**Material for this exercise:**
▬▬▬▬▬▬▬▬▬▬
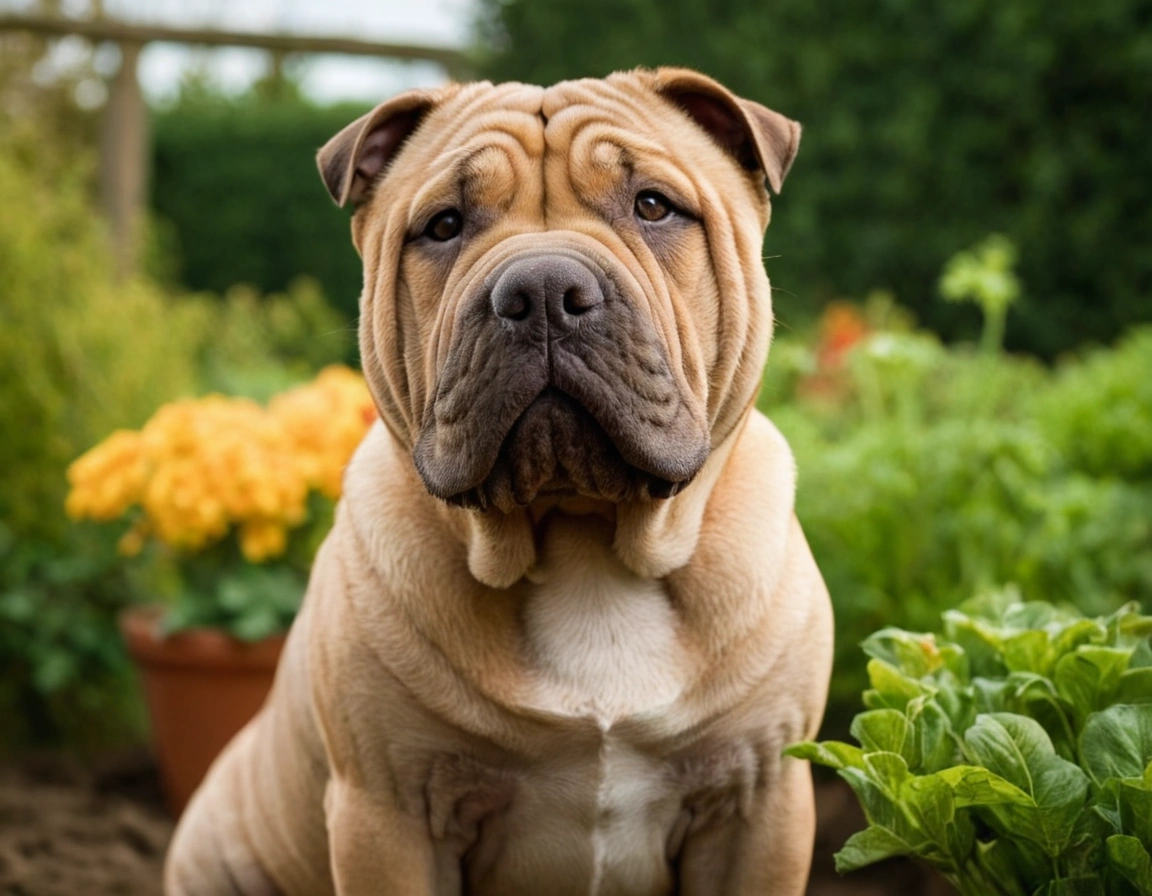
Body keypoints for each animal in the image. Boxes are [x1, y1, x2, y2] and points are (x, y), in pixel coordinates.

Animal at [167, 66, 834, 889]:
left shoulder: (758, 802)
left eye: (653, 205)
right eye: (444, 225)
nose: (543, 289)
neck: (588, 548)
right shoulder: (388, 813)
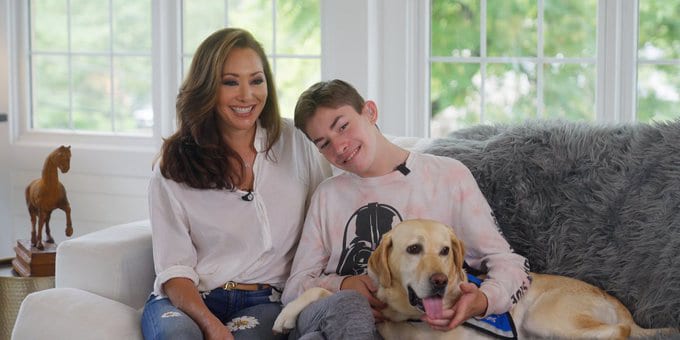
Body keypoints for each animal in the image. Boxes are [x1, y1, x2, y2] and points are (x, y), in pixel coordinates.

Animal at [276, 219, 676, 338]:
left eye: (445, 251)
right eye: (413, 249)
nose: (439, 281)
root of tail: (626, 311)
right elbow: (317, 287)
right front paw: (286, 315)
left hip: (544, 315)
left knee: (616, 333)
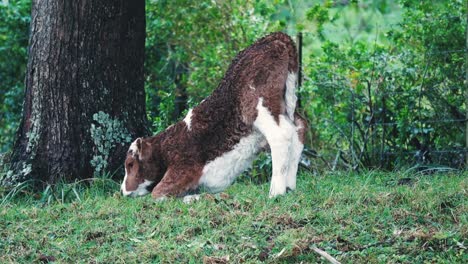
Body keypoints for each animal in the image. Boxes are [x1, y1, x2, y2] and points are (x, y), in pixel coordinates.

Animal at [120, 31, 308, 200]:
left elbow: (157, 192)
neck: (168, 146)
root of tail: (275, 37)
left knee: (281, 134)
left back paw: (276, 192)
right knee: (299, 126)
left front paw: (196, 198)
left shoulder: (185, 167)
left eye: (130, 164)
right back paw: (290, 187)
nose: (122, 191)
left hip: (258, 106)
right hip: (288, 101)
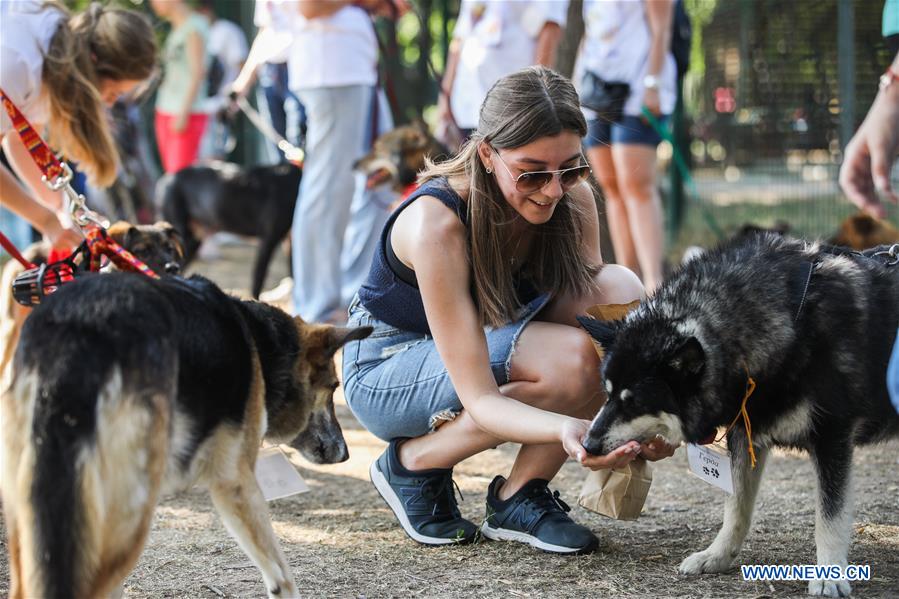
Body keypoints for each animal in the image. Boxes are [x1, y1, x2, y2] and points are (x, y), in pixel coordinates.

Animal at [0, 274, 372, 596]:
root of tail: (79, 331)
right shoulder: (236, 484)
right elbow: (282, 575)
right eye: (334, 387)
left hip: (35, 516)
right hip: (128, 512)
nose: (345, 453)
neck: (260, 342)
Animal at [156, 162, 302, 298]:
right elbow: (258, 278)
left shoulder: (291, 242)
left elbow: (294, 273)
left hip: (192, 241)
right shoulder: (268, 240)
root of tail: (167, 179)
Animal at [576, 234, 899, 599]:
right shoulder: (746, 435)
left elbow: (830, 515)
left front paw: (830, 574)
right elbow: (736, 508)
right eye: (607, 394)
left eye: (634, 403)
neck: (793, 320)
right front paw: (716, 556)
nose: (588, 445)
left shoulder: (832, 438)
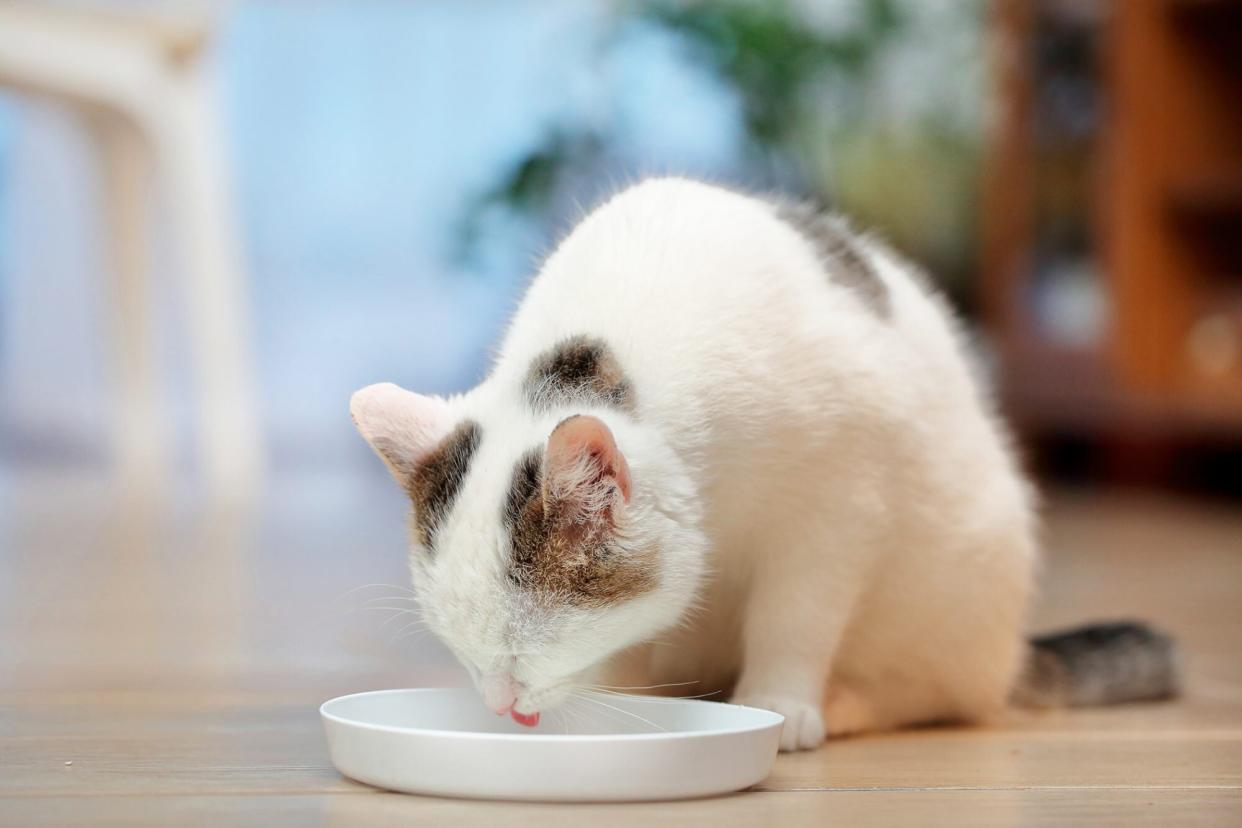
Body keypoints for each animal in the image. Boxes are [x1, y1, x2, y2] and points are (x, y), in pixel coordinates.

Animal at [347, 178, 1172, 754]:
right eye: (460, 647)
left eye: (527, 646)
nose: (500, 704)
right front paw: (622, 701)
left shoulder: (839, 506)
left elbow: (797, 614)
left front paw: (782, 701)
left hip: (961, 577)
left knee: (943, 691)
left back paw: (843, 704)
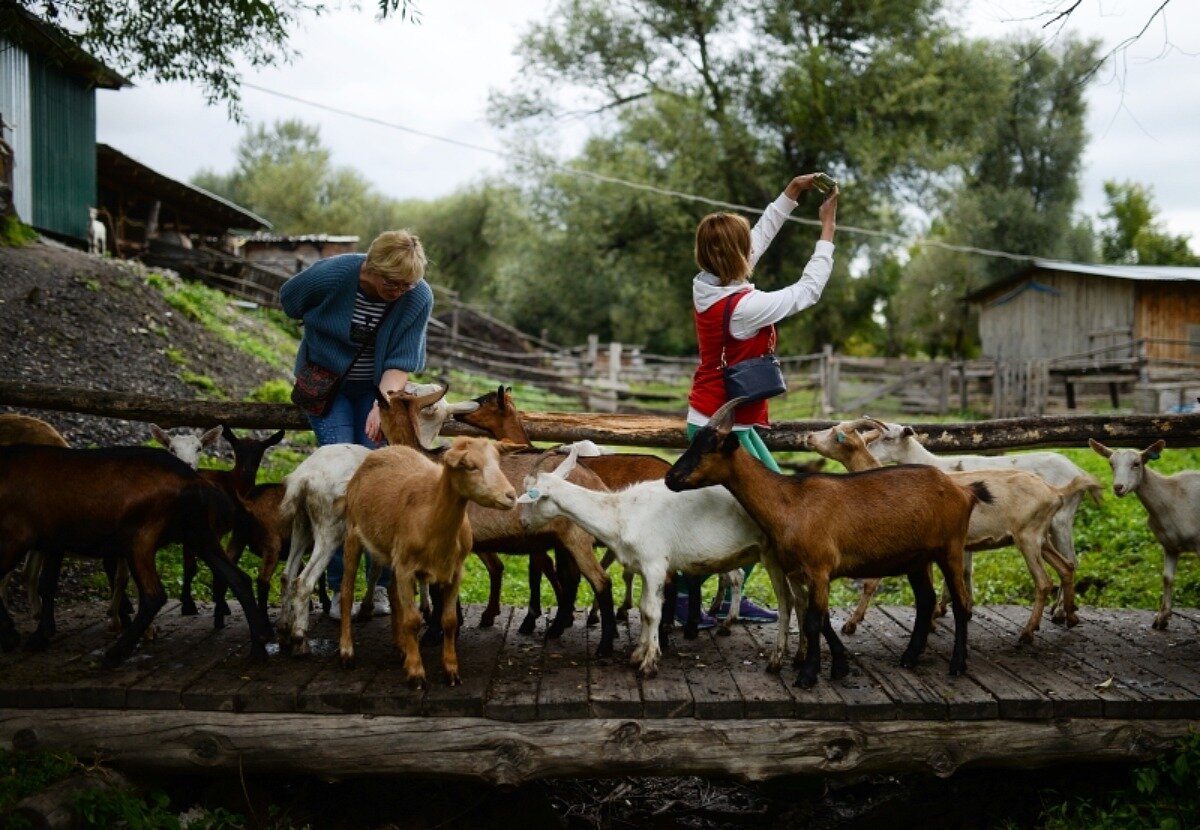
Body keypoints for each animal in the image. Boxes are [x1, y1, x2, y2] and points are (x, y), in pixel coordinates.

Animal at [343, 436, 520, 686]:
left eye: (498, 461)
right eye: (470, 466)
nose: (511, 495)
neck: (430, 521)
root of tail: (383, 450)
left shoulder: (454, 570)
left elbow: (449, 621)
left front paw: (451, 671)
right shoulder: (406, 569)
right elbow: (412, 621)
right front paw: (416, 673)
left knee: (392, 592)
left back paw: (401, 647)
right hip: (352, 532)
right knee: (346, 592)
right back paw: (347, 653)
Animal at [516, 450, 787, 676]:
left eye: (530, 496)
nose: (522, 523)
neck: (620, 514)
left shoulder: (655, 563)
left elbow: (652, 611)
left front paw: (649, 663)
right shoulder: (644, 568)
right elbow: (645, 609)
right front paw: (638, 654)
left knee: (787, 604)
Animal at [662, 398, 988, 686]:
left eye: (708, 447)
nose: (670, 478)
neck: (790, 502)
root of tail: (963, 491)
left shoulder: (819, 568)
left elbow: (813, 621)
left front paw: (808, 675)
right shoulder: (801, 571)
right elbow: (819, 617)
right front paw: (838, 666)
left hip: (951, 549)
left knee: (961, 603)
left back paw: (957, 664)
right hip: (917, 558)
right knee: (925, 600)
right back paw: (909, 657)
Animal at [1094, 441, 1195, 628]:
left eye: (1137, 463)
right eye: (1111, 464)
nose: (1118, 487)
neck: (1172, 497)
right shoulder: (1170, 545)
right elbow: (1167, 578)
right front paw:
▬▬▬▬▬▬▬▬▬▬
**Task:** Your task is to copy only the lines above starting at the one containing "left shoulder: (758, 802)" and ending at the one containing "left hip: (544, 315)". Copy them exactly, both ends included, and omit the pictures.

**Expected output:**
left shoulder: (758, 802)
left eye: (653, 205)
right eye: (444, 225)
nose: (543, 289)
neck: (588, 548)
right shoulder: (388, 813)
Body keypoints for each animal in the image. Boxes are [x1, y1, x2, y2] and points are (x, y), in pixel coordinates.

Animal at [276, 219, 676, 338]:
left eye: (445, 251)
right eye: (413, 249)
nose: (439, 281)
root of tail: (626, 311)
right elbow: (317, 287)
right front paw: (286, 315)
left hip: (544, 315)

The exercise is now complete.